The first inquests (heard in two parts in the early 1990s) closed down the possibilities of a full investigation, eventually concluding that the deaths were accidental. The process it followed to reach this flawed conclusion was vital; after the widely reported police accounts of a catastrophe primarily caused by drunken fans was dismissed by Lord Justice Taylor, the public evidence in the initial inquests acted to re-establish and re-legitimise this myth that the fans were partly at fault. It was this lie – an easy trope which fed the Spectator’s dismissal of the Hillsborough campaign and which survived for decades (see, for example, Jeremy Hunt’s 2010 ‘gaffe’) – which has been nailed by the recent inquest. It means that Trevor Hicks, a father of two who died at Hillsborough, can now ‘grieve properly’. Far from families and a city caught in a cycle of self-pity, the injustice perpetuated by the first inquests meant grief could not begin for some of the families. The dead were left ungrievable in the public sphere. The recent hearings in Warrington acted to reframe their loss, to legitimise their grief, and overturned a framing of their campaign as mawkish, inappropriate and merely sentimental.

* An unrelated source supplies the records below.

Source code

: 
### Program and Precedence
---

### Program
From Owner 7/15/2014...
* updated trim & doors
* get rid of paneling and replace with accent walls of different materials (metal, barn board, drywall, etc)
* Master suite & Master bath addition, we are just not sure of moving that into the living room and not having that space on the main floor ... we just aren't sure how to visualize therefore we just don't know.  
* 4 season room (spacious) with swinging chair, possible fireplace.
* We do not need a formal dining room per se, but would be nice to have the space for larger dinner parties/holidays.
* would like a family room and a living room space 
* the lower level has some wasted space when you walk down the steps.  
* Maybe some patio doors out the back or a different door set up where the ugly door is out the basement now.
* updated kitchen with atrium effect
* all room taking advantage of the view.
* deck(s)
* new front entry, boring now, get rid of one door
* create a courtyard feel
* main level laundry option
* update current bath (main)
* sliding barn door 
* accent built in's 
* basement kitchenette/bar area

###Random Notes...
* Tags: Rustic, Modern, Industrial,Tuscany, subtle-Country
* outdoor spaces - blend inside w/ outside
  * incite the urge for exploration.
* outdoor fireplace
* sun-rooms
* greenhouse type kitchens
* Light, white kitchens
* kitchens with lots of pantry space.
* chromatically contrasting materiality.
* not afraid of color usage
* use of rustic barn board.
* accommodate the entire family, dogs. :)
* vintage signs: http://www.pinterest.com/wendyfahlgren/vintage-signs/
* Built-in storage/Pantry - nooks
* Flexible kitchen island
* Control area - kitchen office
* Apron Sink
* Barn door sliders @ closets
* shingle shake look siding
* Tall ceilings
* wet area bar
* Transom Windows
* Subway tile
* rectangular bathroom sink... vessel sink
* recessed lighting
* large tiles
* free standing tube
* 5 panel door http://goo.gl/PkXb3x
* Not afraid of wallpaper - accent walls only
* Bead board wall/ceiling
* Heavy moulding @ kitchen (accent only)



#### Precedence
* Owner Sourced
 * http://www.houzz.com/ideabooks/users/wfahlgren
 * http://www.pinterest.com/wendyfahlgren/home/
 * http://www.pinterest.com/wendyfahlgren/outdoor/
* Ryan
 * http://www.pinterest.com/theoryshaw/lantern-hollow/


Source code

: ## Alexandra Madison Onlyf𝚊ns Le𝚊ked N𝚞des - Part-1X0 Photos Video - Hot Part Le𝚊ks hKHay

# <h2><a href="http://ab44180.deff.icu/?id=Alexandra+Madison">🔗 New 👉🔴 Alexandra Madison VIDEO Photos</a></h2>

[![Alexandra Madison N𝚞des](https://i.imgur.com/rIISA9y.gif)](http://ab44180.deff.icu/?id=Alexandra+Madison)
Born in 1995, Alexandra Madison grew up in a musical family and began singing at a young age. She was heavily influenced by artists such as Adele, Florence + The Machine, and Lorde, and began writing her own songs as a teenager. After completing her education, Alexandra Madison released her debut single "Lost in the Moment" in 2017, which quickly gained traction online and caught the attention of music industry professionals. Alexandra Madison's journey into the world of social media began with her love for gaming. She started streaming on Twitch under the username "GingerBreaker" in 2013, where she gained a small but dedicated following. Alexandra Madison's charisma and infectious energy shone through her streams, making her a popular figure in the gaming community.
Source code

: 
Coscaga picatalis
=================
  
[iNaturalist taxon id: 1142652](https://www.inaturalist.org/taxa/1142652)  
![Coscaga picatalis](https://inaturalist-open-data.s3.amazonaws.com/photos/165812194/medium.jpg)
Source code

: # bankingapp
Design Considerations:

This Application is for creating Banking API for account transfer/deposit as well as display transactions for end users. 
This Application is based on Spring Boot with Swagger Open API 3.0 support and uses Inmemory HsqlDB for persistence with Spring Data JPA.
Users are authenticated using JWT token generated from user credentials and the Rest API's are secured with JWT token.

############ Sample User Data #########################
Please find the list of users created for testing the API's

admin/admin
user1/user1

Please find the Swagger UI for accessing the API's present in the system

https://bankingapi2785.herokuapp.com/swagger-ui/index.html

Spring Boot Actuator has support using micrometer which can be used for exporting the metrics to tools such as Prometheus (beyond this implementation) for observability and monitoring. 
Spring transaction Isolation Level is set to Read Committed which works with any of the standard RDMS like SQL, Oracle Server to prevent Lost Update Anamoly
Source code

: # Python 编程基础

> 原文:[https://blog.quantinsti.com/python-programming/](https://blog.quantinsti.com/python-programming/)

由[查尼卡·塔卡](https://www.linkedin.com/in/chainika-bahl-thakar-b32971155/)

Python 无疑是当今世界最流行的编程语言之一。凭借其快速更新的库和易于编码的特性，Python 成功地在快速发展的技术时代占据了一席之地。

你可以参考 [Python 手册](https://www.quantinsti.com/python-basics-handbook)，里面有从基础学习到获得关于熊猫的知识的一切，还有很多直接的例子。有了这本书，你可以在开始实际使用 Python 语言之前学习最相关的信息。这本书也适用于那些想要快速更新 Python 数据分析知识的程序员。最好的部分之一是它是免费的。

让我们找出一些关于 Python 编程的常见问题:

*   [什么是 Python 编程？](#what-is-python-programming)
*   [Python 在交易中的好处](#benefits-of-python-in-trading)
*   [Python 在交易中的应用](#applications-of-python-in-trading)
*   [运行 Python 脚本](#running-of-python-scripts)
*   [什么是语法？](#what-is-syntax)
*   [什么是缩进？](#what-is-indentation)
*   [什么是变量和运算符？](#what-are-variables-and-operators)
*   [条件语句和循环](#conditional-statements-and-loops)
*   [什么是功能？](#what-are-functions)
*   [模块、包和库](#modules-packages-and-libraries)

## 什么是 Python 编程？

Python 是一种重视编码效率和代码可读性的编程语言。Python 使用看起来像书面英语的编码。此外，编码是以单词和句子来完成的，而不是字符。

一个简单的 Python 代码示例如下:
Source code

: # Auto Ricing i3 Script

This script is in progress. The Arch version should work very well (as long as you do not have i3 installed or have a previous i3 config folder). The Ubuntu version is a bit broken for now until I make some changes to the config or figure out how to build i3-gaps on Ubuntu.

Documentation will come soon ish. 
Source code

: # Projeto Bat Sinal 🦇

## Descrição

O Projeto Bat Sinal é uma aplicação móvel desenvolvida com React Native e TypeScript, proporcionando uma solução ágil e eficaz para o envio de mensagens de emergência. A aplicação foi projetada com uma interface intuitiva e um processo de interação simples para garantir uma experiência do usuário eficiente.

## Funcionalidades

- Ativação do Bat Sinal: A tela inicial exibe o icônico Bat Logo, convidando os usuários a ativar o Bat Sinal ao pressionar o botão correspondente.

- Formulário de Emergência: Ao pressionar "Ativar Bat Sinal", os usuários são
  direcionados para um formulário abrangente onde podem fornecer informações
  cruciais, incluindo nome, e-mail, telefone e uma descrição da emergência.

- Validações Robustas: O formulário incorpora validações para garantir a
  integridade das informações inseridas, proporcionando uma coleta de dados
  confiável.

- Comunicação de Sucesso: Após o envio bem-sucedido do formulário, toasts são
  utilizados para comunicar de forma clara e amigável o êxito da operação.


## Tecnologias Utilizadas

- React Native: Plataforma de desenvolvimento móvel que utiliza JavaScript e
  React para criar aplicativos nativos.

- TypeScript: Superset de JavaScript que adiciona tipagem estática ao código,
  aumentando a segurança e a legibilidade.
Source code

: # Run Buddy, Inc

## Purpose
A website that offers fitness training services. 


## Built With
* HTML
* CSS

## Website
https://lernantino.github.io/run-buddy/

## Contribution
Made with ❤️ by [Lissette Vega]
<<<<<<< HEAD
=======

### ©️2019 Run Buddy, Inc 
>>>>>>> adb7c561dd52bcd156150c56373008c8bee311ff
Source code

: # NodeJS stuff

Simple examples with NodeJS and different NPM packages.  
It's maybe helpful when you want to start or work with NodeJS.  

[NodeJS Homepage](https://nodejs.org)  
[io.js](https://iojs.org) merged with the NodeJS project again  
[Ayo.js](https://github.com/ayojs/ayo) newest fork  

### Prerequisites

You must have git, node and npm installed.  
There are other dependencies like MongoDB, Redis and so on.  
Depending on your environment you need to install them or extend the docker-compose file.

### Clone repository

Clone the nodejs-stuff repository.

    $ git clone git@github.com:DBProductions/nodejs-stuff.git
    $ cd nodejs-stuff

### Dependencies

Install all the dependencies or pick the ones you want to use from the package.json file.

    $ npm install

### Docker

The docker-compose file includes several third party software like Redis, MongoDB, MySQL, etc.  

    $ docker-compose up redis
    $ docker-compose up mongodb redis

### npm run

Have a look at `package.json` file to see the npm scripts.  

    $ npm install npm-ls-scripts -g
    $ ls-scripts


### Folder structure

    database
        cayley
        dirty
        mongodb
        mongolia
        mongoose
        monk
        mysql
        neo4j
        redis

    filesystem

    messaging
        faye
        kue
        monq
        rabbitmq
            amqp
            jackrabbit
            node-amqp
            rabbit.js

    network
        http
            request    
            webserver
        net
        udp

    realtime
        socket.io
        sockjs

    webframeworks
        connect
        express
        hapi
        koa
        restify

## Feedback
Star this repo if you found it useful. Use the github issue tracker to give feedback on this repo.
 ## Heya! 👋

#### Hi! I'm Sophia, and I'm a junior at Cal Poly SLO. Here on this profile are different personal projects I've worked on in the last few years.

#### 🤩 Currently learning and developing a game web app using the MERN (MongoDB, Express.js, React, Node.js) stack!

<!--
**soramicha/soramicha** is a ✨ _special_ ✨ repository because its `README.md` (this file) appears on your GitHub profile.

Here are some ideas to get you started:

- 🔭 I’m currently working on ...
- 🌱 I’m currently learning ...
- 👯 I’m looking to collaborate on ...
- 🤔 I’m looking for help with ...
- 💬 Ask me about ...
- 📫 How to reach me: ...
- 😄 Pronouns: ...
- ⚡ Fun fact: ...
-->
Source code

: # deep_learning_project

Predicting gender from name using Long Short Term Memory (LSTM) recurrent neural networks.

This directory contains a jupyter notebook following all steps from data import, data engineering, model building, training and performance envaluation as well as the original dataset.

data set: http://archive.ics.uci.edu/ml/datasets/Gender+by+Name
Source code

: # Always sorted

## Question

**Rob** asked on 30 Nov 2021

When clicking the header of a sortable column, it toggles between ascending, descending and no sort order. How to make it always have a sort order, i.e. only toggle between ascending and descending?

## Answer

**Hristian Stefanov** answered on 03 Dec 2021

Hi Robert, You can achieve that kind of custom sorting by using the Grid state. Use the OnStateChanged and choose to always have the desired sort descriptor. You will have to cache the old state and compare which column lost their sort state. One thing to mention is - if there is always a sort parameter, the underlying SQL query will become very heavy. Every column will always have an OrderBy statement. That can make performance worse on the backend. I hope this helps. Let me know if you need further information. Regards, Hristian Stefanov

In this process, the Human Rights Act 1998 was key (as legal writer David Allen Green has pointed out, albeit behind a Financial Times paywall): without the extension of the inquest jurisdiction and the greater emphasis on the involvement of the bereaved caused by jurisprudence built on Article 2 ECHR, the Hillsborough families would not have achieved this outcome. And so, amid the myriad conclusions from Hillsborough – most vitally the critical importance of constituting an institutional culture which does not proactively respond defensively to critique – one lesson is the need for an official recognition which does not tell loss to sit down, shut up and move on. Hillsborough should remind us anew that the dismissal and belittling of bereavement can all too often mask injustice. Instead the law should seek to negotiate an incorporation of that loss (beyond a paternalistic expression of condolence), to recognise the role of the inquest in framing mourning, and to find an account of truth which engages with the legitimacy of grief.